Sunday, August 28, 2011

"13, rue Therese"


When I saw this book listed in the "new books" section of our library's newsletter last spring, I knew it would be one I would want to read - just by the cover. It finally became available (without being on the wait list - something I seldom do) last week.

Upon reflection, I realize I was expecting something along the lines of The Elegance of the Hedgehog. And while Elena Mauli Shapiro's first novel was not the read Elegance was, I still enjoyed 13, rue Therese.

Shapiro grew up in the 80's and lived at 13, rue Therese. When her upstairs neighbor, Louise Brunet, died and no family claimed her possessions, tenants of the building were allowed to help themselves. Shapiro's mother took a box of mementos - some of them dating back to WWI. The author used photos of the letters, gloves, pressed flowers, coins and post cards found in the box in her novel which added to the realism of a life imagined.

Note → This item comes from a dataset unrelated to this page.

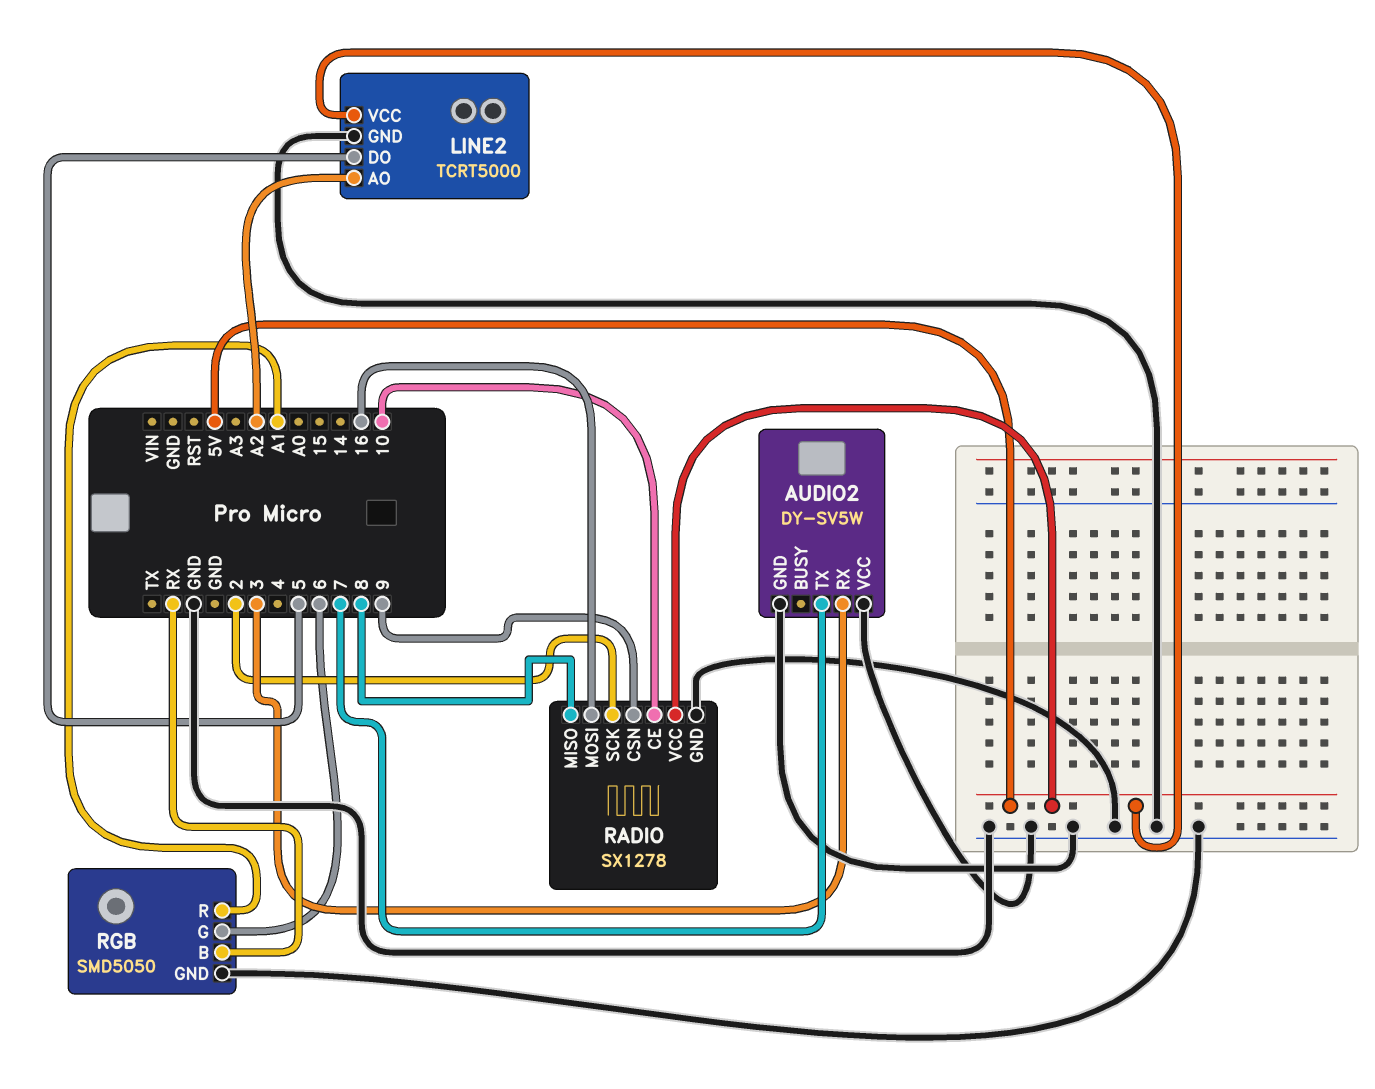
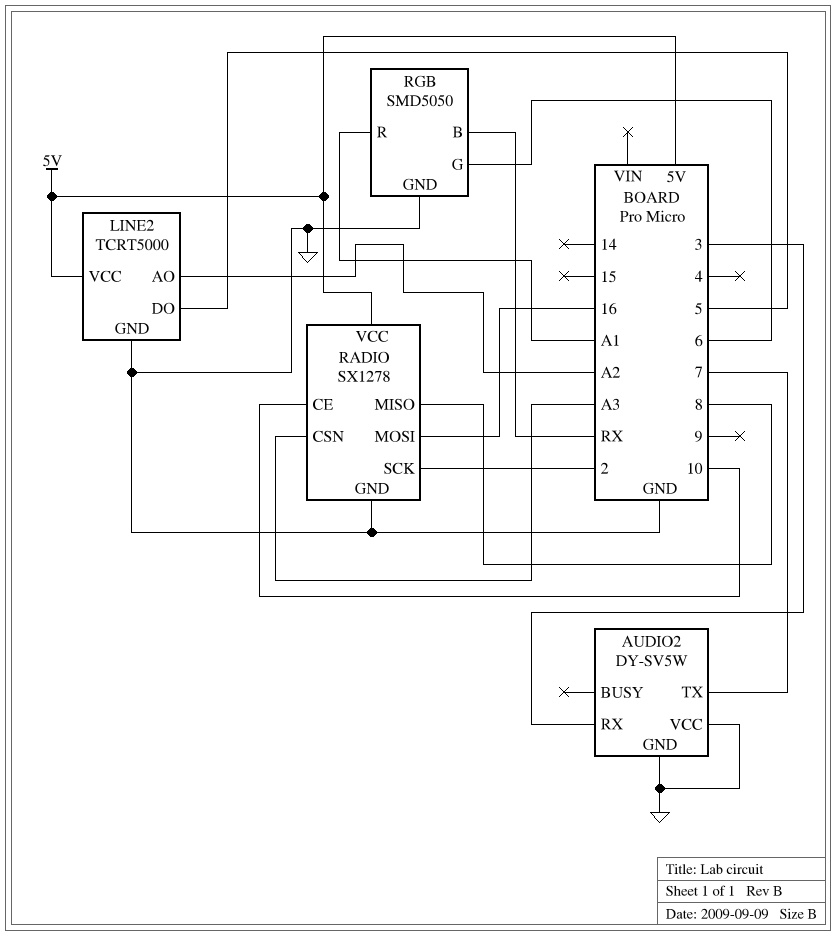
RADIO pin CSN: 9 -> A3

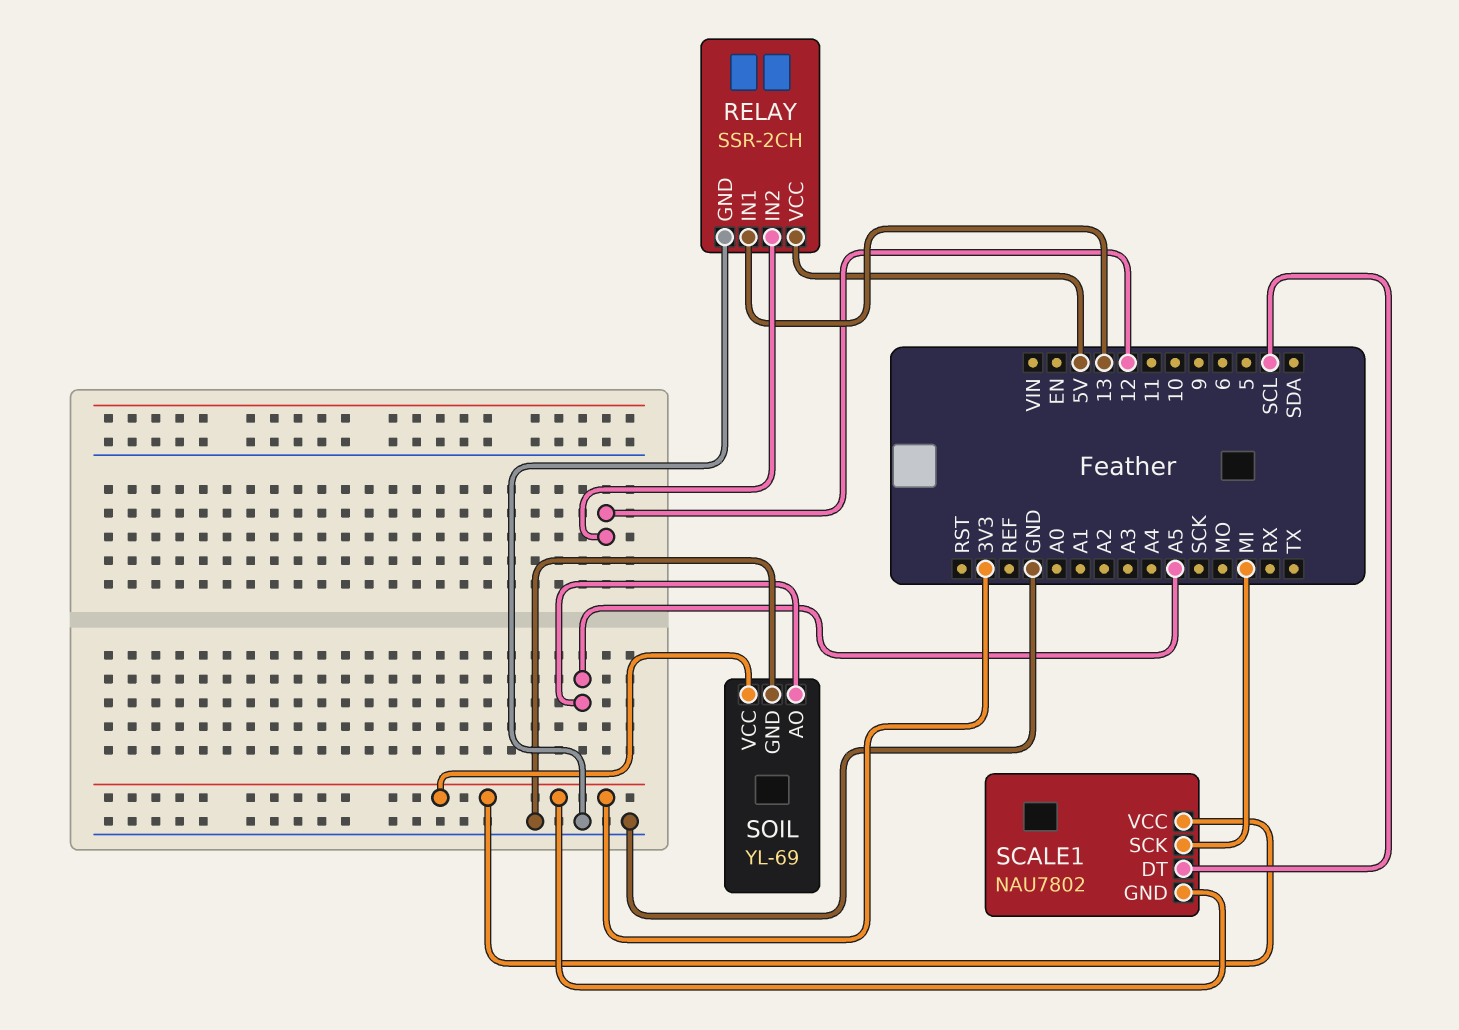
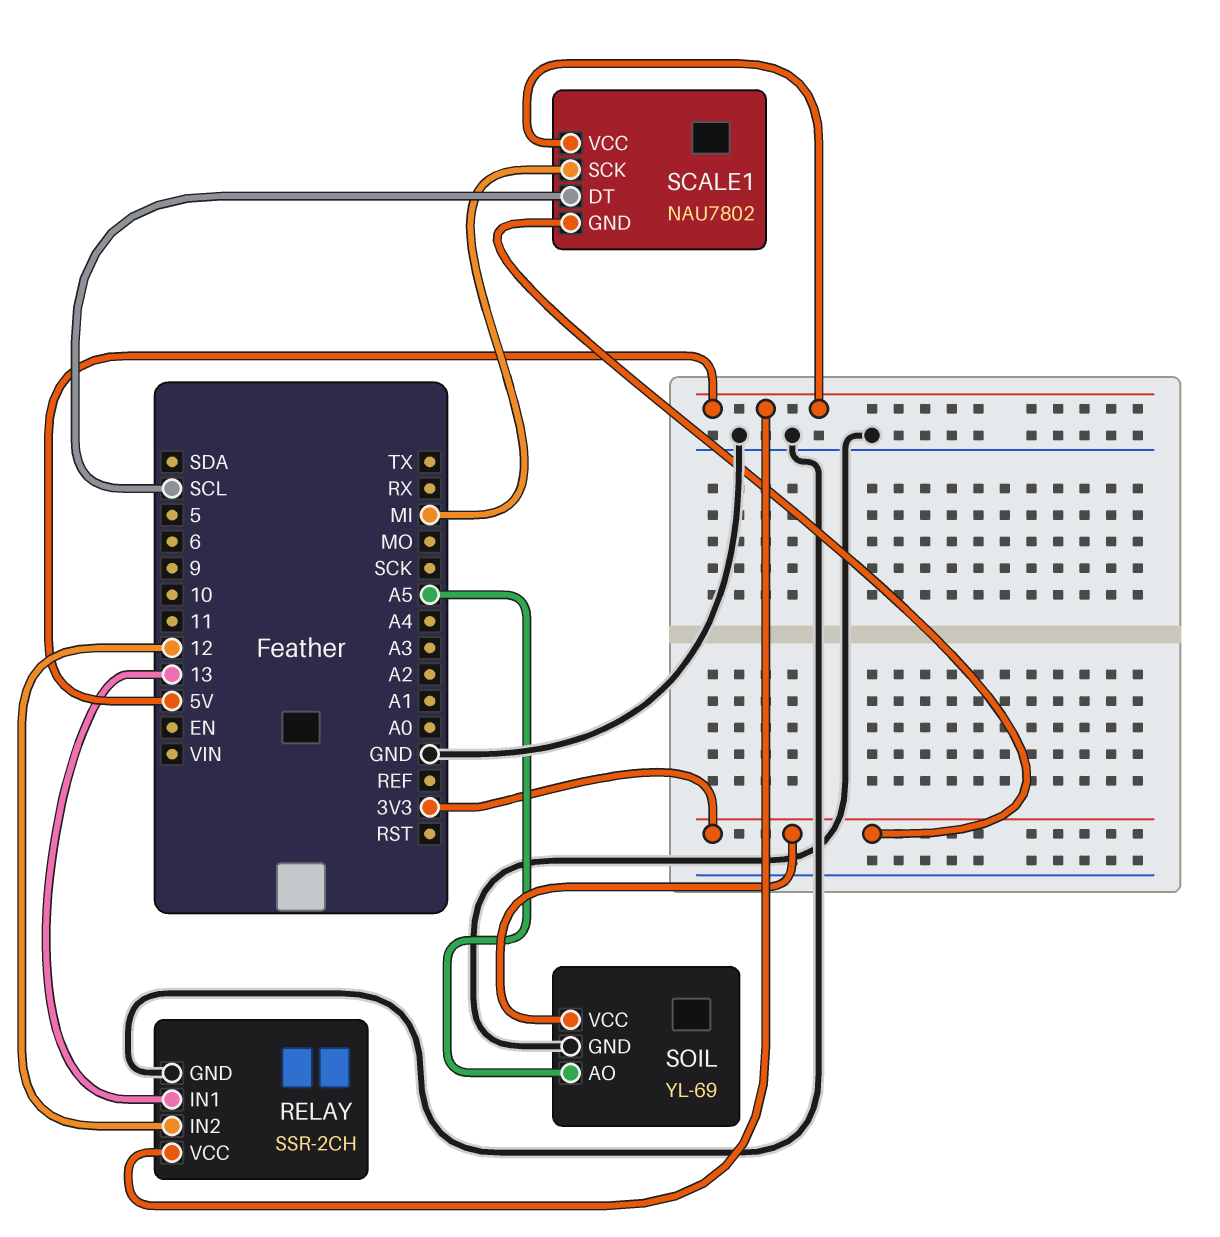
SCALE1 pin VCC: 3V3 -> 5V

This fictionalized life of Louise is told by Trevor Stratton, an American faculty member of a present day French university. He is allowed to "find" the box in his office by the current owner, Josianne, the secretary in his department. (Each year she leaves the box for a different professor to determine their level of romanticism.) Stratton is fascinated by the mementos and begins piecing together the life of their owner, Madame Louise Brunet. In sharing his findings with Josianne, he realizes she is the one who left the box of artifacts for him to find and a romance buds.

I believe I would have enjoyed this book more if it had been told by Josianne - from a woman's imaginings rather than a man's. Or told simply by the author herself without the complications of too many layers. Otherwise, I really liked the imagined life of a real person known to us only by a little collection of her life.


Scones and Bones, Laura Childs' Tea Shop Mystery # 12, was available - unusual since the library just obtained it this month - so I enjoyed more of Theodosia Browning's murder mystery solving. As I said in my "Live to Read" blog, I think I enjoy her books more for the information about the different teas than the mysteries. Dominique wasn't here to try any of the recipes from the back of the book, but if she had been, we might have tried making the Easy Chai Tiramisu. Maybe I'll write the recipe down before I take the books back tomorrow.


The Water's Lovely by Ruth Rendell is one of her stand alone books. I did not find this novel as suspenseful as most of the ones by her that I've read. The main characters are sisters who share a murderous secret - one that is never talked about, but which figures prominently in their lives as they each search for love. It's not a book about romance. It's not one of Rendell's usual psychological thrillers, but it is still worth reading for her intertwining characters and subplots.


One of the blurbs I read about my new fave author, Brian Freeman, compared him to Daniel Silva, an author I haven't read before, so I decided to try one of Silva's many novels. I chose The Marching Season only because of the subject matter - Northern Ireland's ongoing religious and political conflict. (See my July 12, 2010 blog.)

There was a time in my life when I loved the James Bond and Jason Bourne books. The counter-espionage culture was exciting. I was more attuned to what was going on in the political world. Now, I find, I'm less interested in the world stage. Perhaps that is why I found this thriller less than thrilling - too many assassinations for this old reader.